Goal of the exercise = Copy exactly the lines of the material below that run from the one containing "(171, 400) = (668, 171): tomato" through the one containing "(413, 544) = (225, 457): fan". Copy no other lines.

Provided material =
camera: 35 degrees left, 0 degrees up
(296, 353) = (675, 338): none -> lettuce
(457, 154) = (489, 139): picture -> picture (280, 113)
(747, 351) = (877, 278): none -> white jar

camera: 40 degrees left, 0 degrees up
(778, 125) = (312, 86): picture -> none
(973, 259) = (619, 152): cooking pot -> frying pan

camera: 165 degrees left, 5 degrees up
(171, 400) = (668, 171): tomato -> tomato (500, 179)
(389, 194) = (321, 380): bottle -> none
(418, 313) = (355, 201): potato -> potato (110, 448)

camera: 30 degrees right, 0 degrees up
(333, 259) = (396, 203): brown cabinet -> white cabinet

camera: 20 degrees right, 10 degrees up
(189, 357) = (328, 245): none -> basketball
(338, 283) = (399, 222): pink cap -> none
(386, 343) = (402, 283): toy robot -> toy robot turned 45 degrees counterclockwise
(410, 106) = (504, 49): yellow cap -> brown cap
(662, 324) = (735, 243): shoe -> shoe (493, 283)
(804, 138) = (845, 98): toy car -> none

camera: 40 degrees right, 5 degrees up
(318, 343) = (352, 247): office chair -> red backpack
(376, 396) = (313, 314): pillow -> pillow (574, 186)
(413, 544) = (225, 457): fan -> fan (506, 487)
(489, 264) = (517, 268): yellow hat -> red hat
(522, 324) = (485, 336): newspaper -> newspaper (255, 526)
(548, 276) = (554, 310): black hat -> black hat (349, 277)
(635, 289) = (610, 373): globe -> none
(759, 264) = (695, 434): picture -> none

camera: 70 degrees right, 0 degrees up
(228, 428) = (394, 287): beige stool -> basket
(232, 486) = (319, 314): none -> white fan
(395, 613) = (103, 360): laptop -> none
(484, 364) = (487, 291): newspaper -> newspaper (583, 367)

Response =
(171, 400) = (668, 171): tomato -> tomato (500, 179)
(389, 194) = (321, 380): bottle -> none
(418, 313) = (355, 201): potato -> potato (110, 448)

camera: 30 degrees right, 0 degrees up
(333, 259) = (396, 203): brown cabinet -> white cabinet

camera: 20 degrees right, 10 degrees up
(189, 357) = (328, 245): none -> basketball
(338, 283) = (399, 222): pink cap -> none
(386, 343) = (402, 283): toy robot -> toy robot turned 45 degrees counterclockwise
(410, 106) = (504, 49): yellow cap -> brown cap
(662, 324) = (735, 243): shoe -> shoe (493, 283)
(804, 138) = (845, 98): toy car -> none

camera: 40 degrees right, 5 degrees up
(318, 343) = (352, 247): office chair -> red backpack
(376, 396) = (313, 314): pillow -> pillow (574, 186)
(413, 544) = (225, 457): fan -> fan (506, 487)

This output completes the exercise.